# Travel cages



## flyboy (Nov 22, 2011)

Hello, everybody I am a new owner of a 2 year old male cockatiel named Flyboy. He was raised by a breeder and lived in an aviary he is not fully tame. I'm traveling for thanksgiving and am wondering what the best and safest way to transport my tiel. I would appreciate advice.


----------



## MeanneyFids (Aug 24, 2010)

does he have a cage where he is going? if not, best bet is a smaller cage is good to cover both travel and stay. i would assume that is what the covered travel cage would be.


----------



## sunnysmom (Sep 23, 2011)

I recently purchased a travel cage for my tiel to go with us for Thanksgiving. I'm still debating about taking his regular cage with us or not. But it's nice to have the option of leaving him in the travel cage and I think he'll just be a lot more comfortable on the road in the travel cage. I think the carrier is okay for short trips, but not far.


----------



## lperry82 (Aug 2, 2010)

I use a small pet carrier which i got for my rabbits when i took them to the vets
i take my tiels in it too, dusty is using it in my avatar


----------



## flyboy (Nov 22, 2011)

The trip is 3.5 hours I think he'll be okay.


----------



## flyboy (Nov 22, 2011)

Thank you lperry82 for the videos and advice


----------

◆ WORK TASK A
From the travel cages thread, set down word for word the passage that begins at "Hello, everybody I" and stops after "cage would be.".
◆ WORK TASK B
In the travel cages thread, what did lperry82 first get the small pet carrier for?

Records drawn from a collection
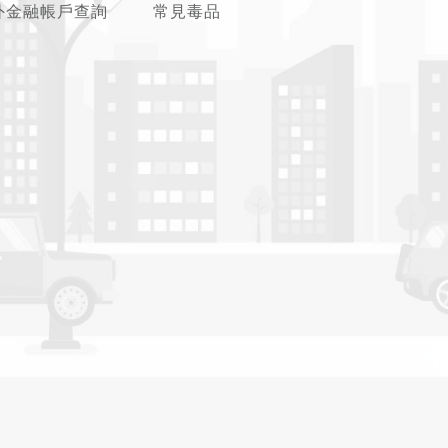
外金融帳戶查詢
常見毒品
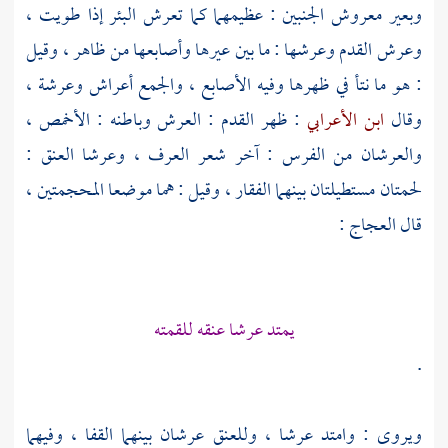
وبعير معروش الجنبين : عظيمهما كما تعرش البئر إذا طويت ،
وعرش القدم وعرشها : ما بين عيرها وأصابعها من ظاهر ، وقيل
: هو ما نتأ في ظهرها وفيه الأصابع ، والجمع أعراش وعرشة ،
وقال
ابن الأعرابي
: ظهر القدم : العرش وباطنه : الأخمص ،
والعرشان من الفرس : آخر شعر العرف ، وعرشا العنق :
لحمتان مستطيلتان بينهما الفقار ، وقيل : هما موضعا المحجمتين ،
قال
العجاج
:
يمتد عرشا عنقه للقمته
.
ويروى : وامتد عرشا ، وللعنق عرشان بينهما القفا ، وفيهما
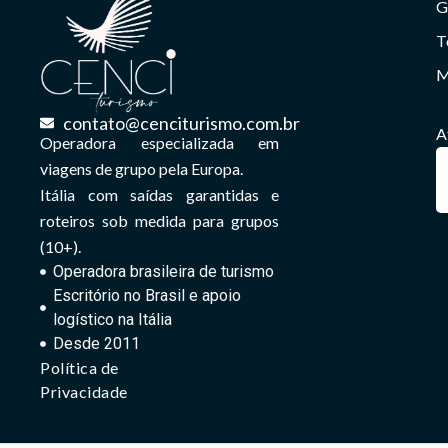
G
T
M
contato@cenciturismo.com.br
A
Operadora especializada em
viagens de grupo pela Europa.
Itália com saídas garantidas e
roteiros sob medida para grupos
(10+).
Operadora brasileira de turismo
Escritório no Brasil e apoio
logístico na Itália
Desde 2011
Política de
Privacidade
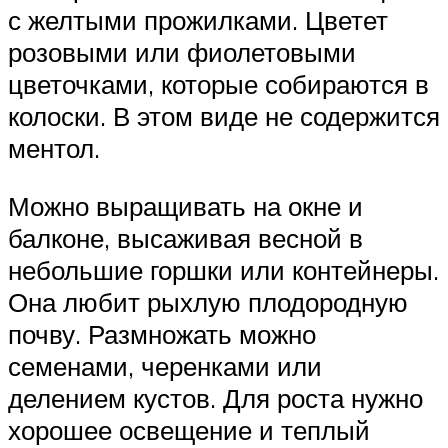
с желтыми прожилками. Цветет
розовыми или фиолетовыми
цветочками, которые собираются в
колоски. В этом виде не содержится
ментол.
Можно выращивать на окне и
балконе, высаживая весной в
небольшие горшки или контейнеры.
Она любит рыхлую плодородную
почву. Размножать можно
семенами, черенками или
делением кустов. Для роста нужно
хорошее освещение и теплый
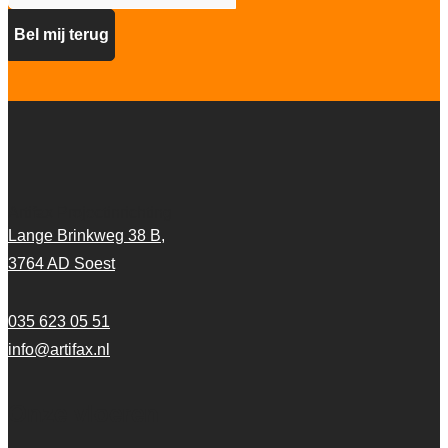
Artifax Projectinrichting
Lange Brinkweg 38 B,
3764 AD Soest
035 623 05 51
info@artifax.nl
Onze vloeren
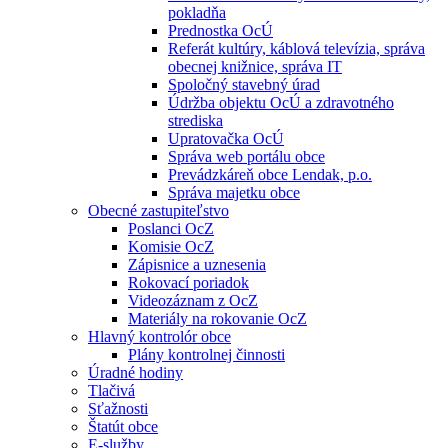
pokladňa
Prednostka OcÚ
Referát kultúry, káblová televízia, správa
obecnej knižnice, správa IT
Spoločný stavebný úrad
Údržba objektu OcÚ a zdravotného
strediska
Upratovačka OcÚ
Správa web portálu obce
Prevádzkáreň obce Lendak, p.o.
Správa majetku obce
Obecné zastupiteľstvo
Poslanci OcZ
Komisie OcZ
Zápisnice a uznesenia
Rokovací poriadok
Videozáznam z OcZ
Materiály na rokovanie OcZ
Hlavný kontrolór obce
Plány kontrolnej činnosti
Úradné hodiny
Tlačivá
Sťažnosti
Štatút obce
E-služby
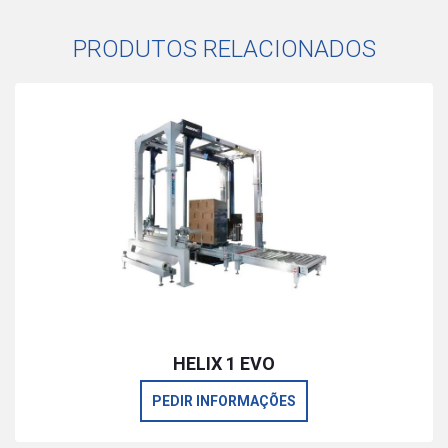
PRODUTOS RELACIONADOS
HELIX 1 EVO
PEDIR INFORMAÇÕES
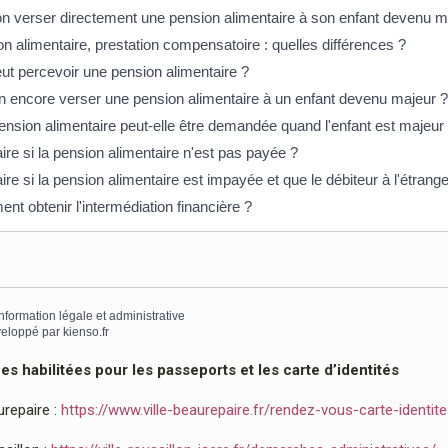
n verser directement une pension alimentaire à son enfant devenu m
n alimentaire, prestation compensatoire : quelles différences ?
ut percevoir une pension alimentaire ?
n encore verser une pension alimentaire à un enfant devenu majeur ?
nsion alimentaire peut-elle être demandée quand l'enfant est majeur
ire si la pension alimentaire n'est pas payée ?
ire si la pension alimentaire est impayée et que le débiteur à l'étrange
t obtenir l'intermédiation financière ?
information légale et administrative
eloppé par
kienso.fr
 habilitées pour les passeports et les carte d’identités
urepaire :
https://www.ville-beaurepaire.fr/rendez-vous-carte-identit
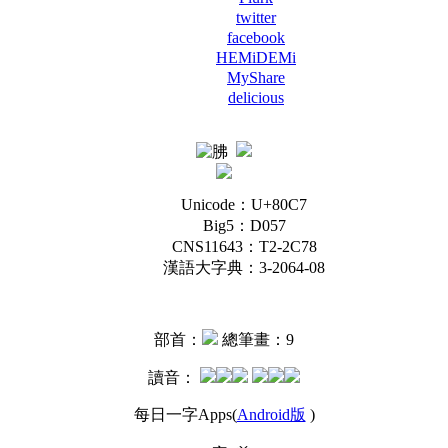
twitter
facebook
HEMiDEMi
MyShare
delicious
Unicode：U+80C7
Big5：D057
CNS11643：T2-2C78
漢語大字典：3-2064-08
部首：
總筆畫：9
讀音：
每日一字Apps(
Android版
)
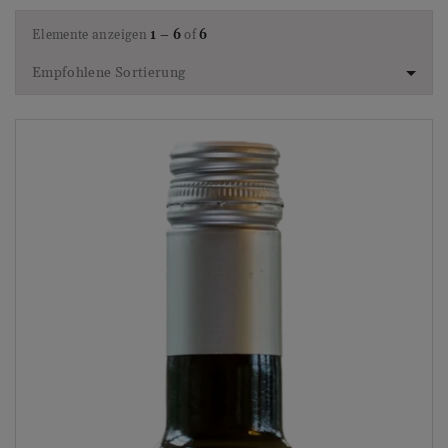
Elemente anzeigen
1 – 6
of
6
Empfohlene Sortierung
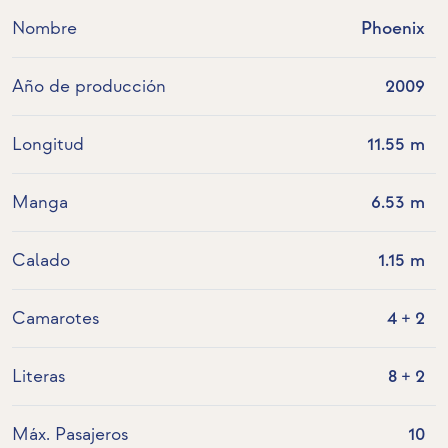
Nombre
Phoenix
Año de producción
2009
Longitud
11.55 m
Manga
6.53 m
Calado
1.15 m
Camarotes
4 + 2
Literas
8 + 2
Máx. Pasajeros
10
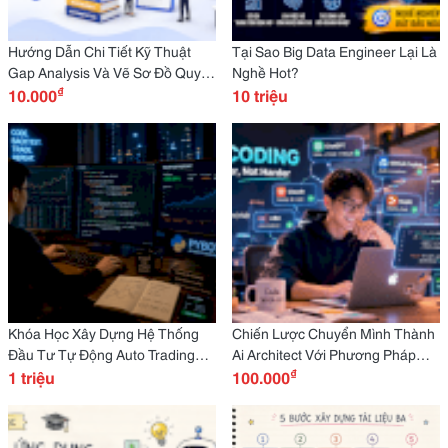
Hướng Dẫn Chi Tiết Kỹ Thuật
Tại Sao Big Data Engineer Lại Là
Gap Analysis Và Vẽ Sơ Đồ Quy
Nghề Hot?
₫
Trình As-Is / To-Be Trong Dự Án
10.000
10 triệu
Chuyển Đổi Số
Khóa Học Xây Dựng Hệ Thống
Chiến Lược Chuyển Mình Thành
Đầu Tư Tự Động Auto Trading
Ai Architect Với Phương Pháp
₫
Với Python
1 triệu
Vibe Coding
100.000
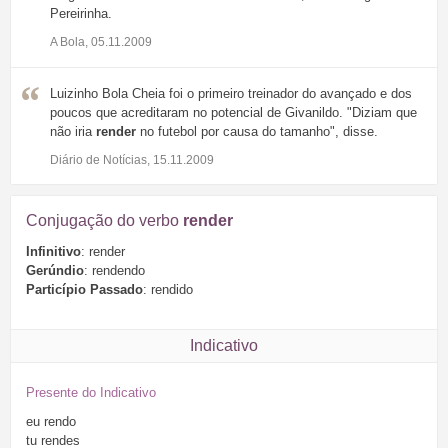
Pereirinha.
A Bola, 05.11.2009
Luizinho Bola Cheia foi o primeiro treinador do avançado e dos
poucos que acreditaram no potencial de Givanildo. "Diziam que
não iria
render
no futebol por causa do tamanho", disse.
Diário de Notícias, 15.11.2009
Conjugação do verbo
render
Infinitivo
: render
Gerúndio
: rendendo
Particípio Passado
: rendido
Indicativo
Presente do Indicativo
eu
rendo
tu
rendes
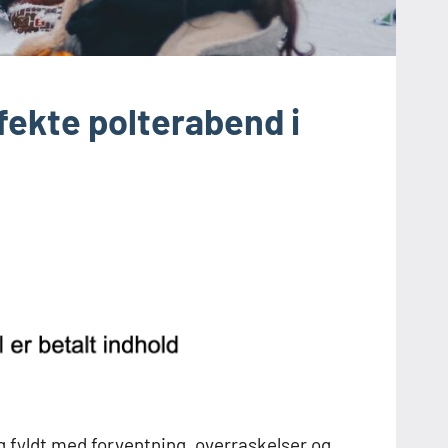
fekte polterabend i
g fyldt med forventning, overraskelser og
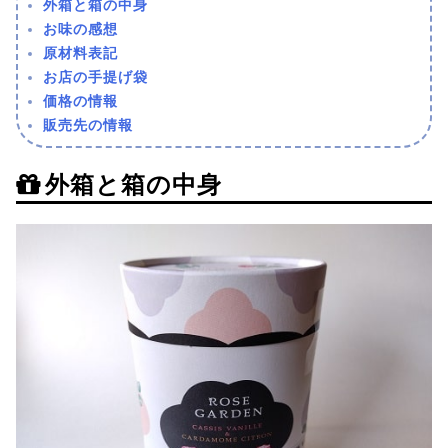
外箱と箱の中身
お味の感想
原材料表記
お店の手提げ袋
価格の情報
販売先の情報
外箱と箱の中身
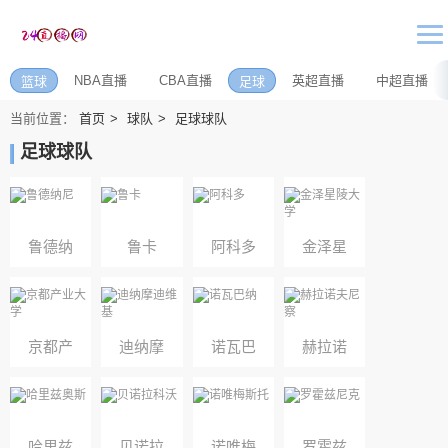
NBA直播
CBA直播
英超直播
中超直播
篮球
足球
当前位置：
首页
球队
足球球队
足球球队
鲁德纳
鲁卡
阿科多
金泽星
尼
陵大学
京都产
迪纳摩
诺瓦巴
赫拉诺
业大学
迪维基
纳
夫尼察
哈里兹
贝诺拉
诺唯梅
罗霍兹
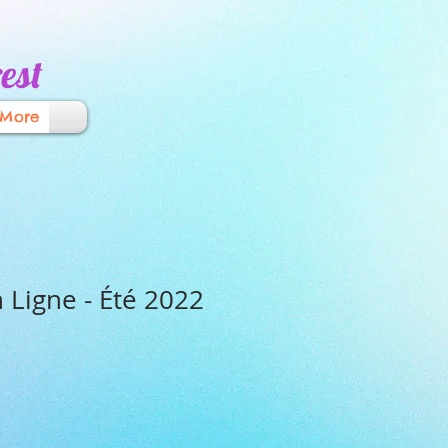
est
More
n Ligne - Été 2022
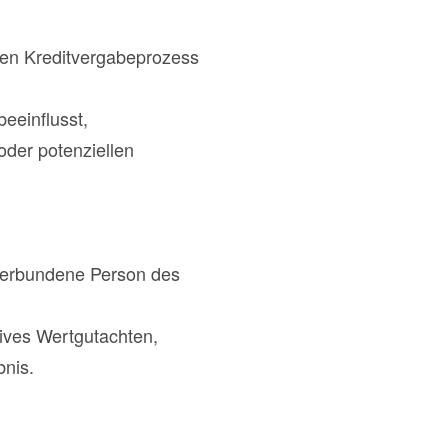
 den Kreditvergabeprozess
eeinflusst,
oder potenziellen
verbundene Person des
tives Wertgutachten,
bnis.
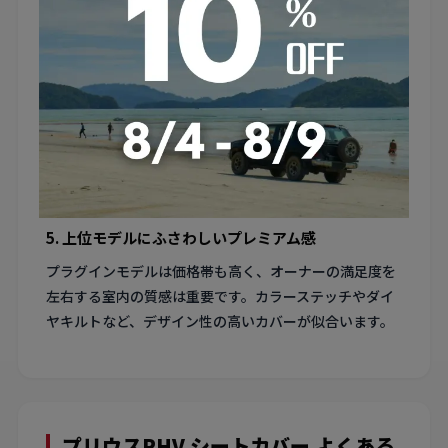
に紫外線が入りやすい傾向があります。UVカット素材の
カバーを選ぶことで、シートの色褪せを防げます。
4. EV走行時の静粛性を損なわない素材選び
EV走行時は驚くほど静かなプリウスPHVでは、シートカ
バーの摩擦音が目立つことがあります。柔らかい合成皮
革やスウェード調素材は音が出にくく、静粛性を損ない
ません。
5. 上位モデルにふさわしいプレミアム感
プラグインモデルは価格帯も高く、オーナーの満足度を
左右する室内の質感は重要です。カラーステッチやダイ
ヤキルトなど、デザイン性の高いカバーが似合います。
プリウスPHV シートカバー よくある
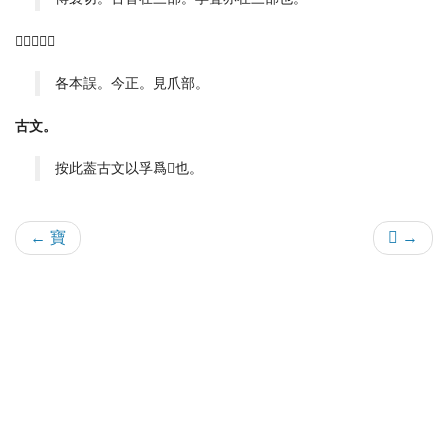
𤓽古文孚。
各本誤。今正。見爪部。
古文。
按此葢古文以孚爲𠈃也。
← 寶
𠤏 →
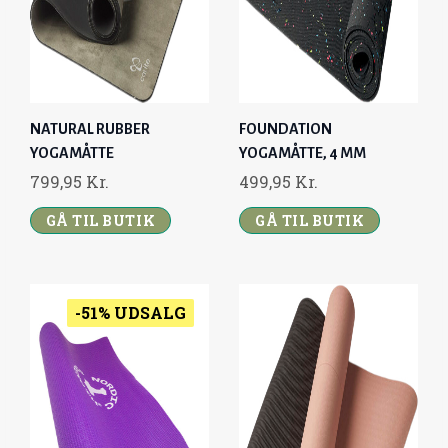
NATURAL RUBBER
FOUNDATION
YOGAMÅTTE
YOGAMÅTTE, 4 MM
799,95
Kr.
499,95
Kr.
GÅ TIL BUTIK
GÅ TIL BUTIK
-51% UDSALG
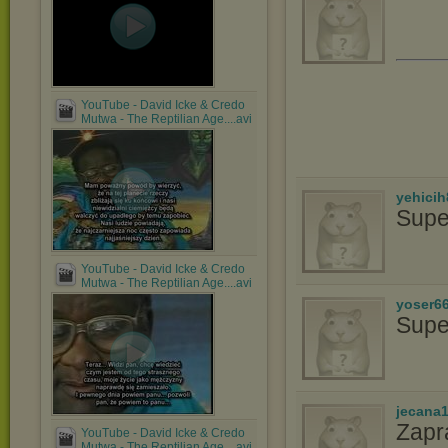
YouTube - David Icke & Credo
Mutwa - The Reptilian Age....avi
yehicih
Supe
YouTube - David Icke & Credo
Mutwa - The Reptilian Age....avi
yoser6
Supe
jecana
Zapr
YouTube - David Icke & Credo
Mutwa - The Reptilian Age....avi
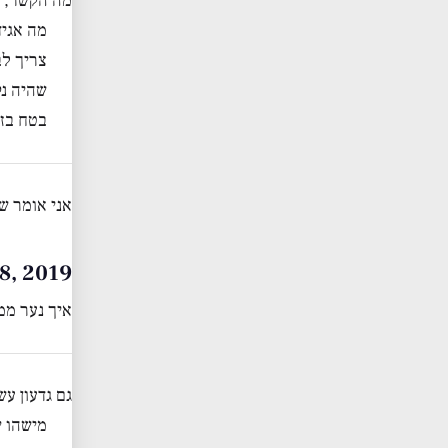
מה הקשר, ג
מה אגיד
צריך לב
שהיה נ
בטח בזו
אני אומר שאח
 May 28, 2019
איך נער ממ
גם גדעון עש
מישהו י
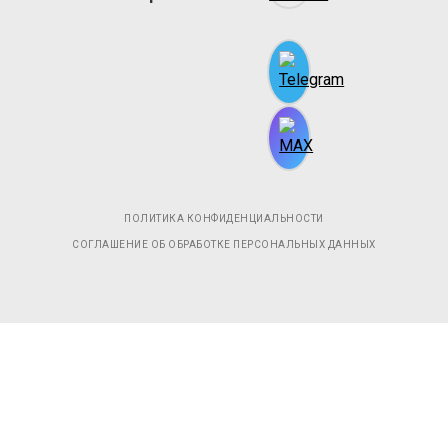
ПОЛИТИКА КОНФИДЕНЦИАЛЬНОСТИ
СОГЛАШЕНИЕ ОБ ОБРАБОТКЕ ПЕРСОНАЛЬНЫХ ДАННЫХ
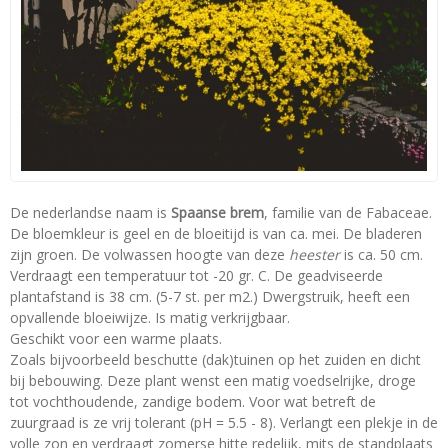
De nederlandse naam is
Spaanse brem
, familie van de Fabaceae.
De bloemkleur is geel en de bloeitijd is van ca. mei. De bladeren
zijn groen. De volwassen hoogte van deze
heester
is ca. 50 cm.
Verdraagt een temperatuur tot -20 gr. C. De geadviseerde
plantafstand is 38 cm. (5-7 st. per m2.) Dwergstruik, heeft een
opvallende bloeiwijze. Is matig verkrijgbaar.
Geschikt voor een warme plaats.
Zoals bijvoorbeeld beschutte (dak)tuinen op het zuiden en dicht
bij bebouwing. Deze plant wenst een matig voedselrijke, droge
tot vochthoudende, zandige bodem. Voor wat betreft de
zuurgraad is ze vrij tolerant (pH = 5.5 - 8). Verlangt een plekje in de
volle zon en verdraagt zomerse hitte redelijk, mits de standplaats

◆ WRITTEN RESPONSE A
Hello, everybody I am a new owner of a 2 year old male cockatiel named Flyboy. He was raised by a breeder and lived in an aviary he is not fully tame. I'm traveling for thanksgiving and am wondering what the best and safest way to transport my tiel. I would appreciate advice.


----------



## MeanneyFids (Aug 24, 2010)

does he have a cage where he is going? if not, best bet is a smaller cage is good to cover both travel and stay. i would assume that is what the covered travel cage would be.

◆ WRITTEN RESPONSE B
Taking lperry82's rabbits to the vets.